§ Exercise data:

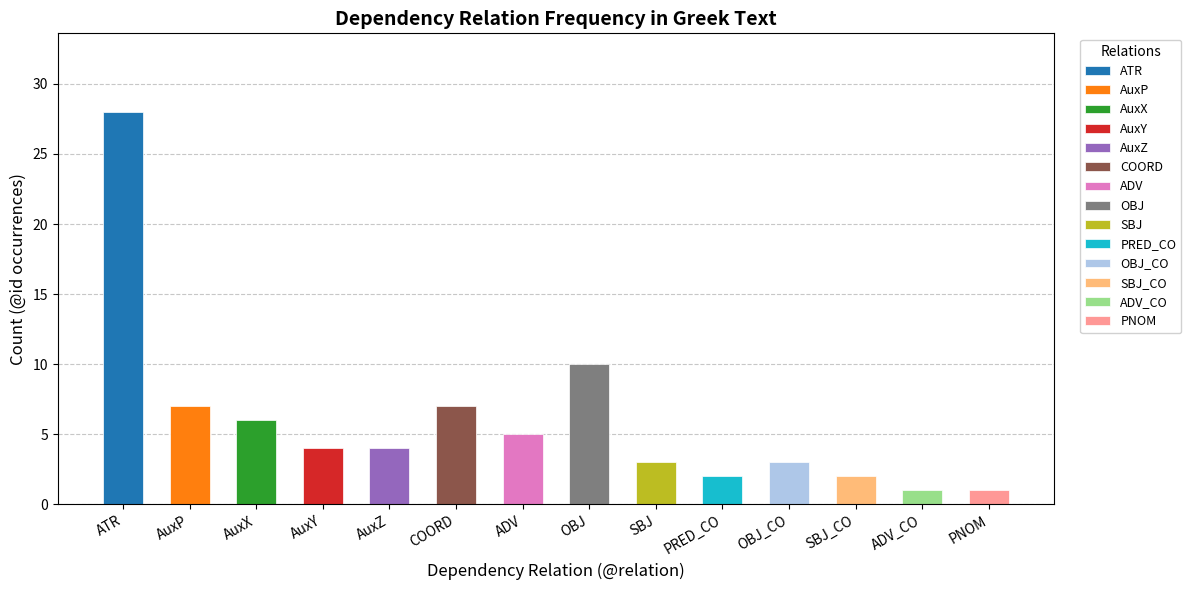

At which category does the chart reach its peak across all series?

ATR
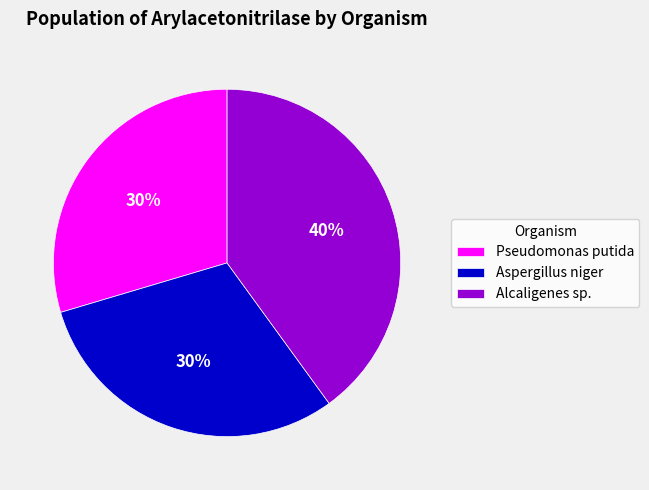

To the nearest percent, what portion does Pseudomonas putida represent?

30%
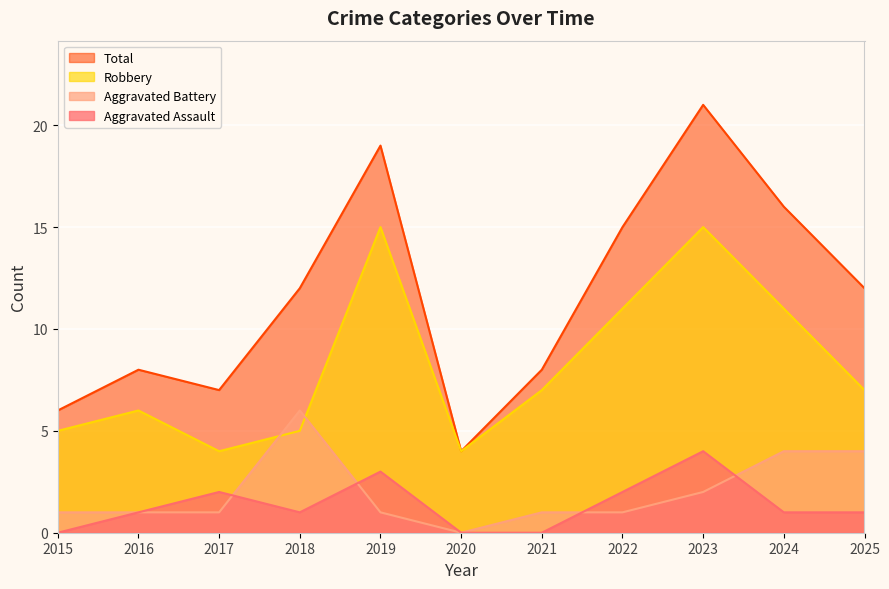

How many values in Aggravated Battery are above zero?

10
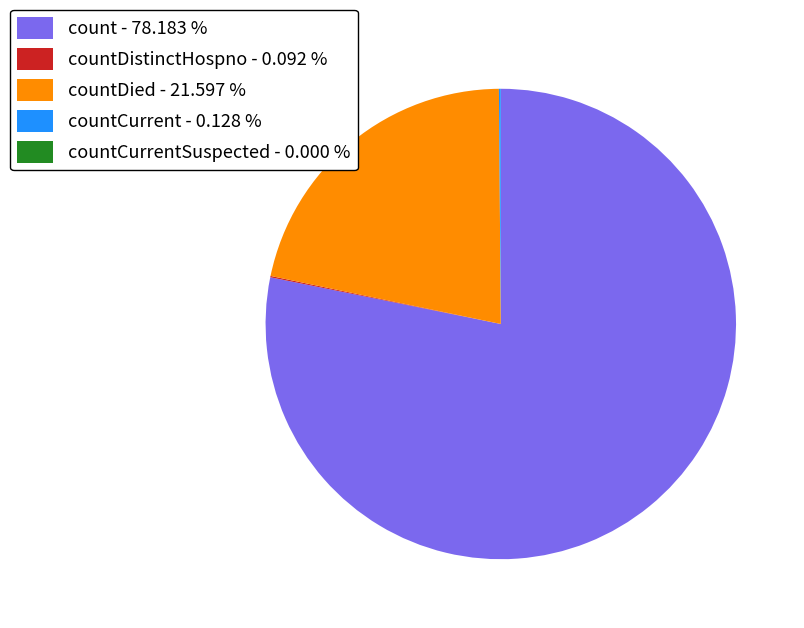

What is the largest slice in the pie chart?

count - 78.183 %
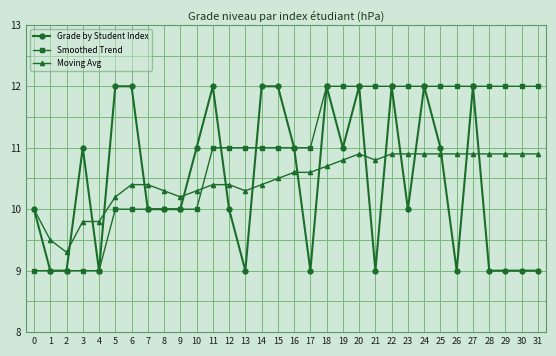

What is the difference between the maximum and second lowest values in the Grade by Student Index series?

3.0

§ Task description:
Find each line in the items above that contains the string "series", matching case exactly, and copy those lines in full.

§ Solution below:
At which category does the chart reach its peak across all series?
What is the difference between the maximum and second lowest values in the Grade by Student Index series?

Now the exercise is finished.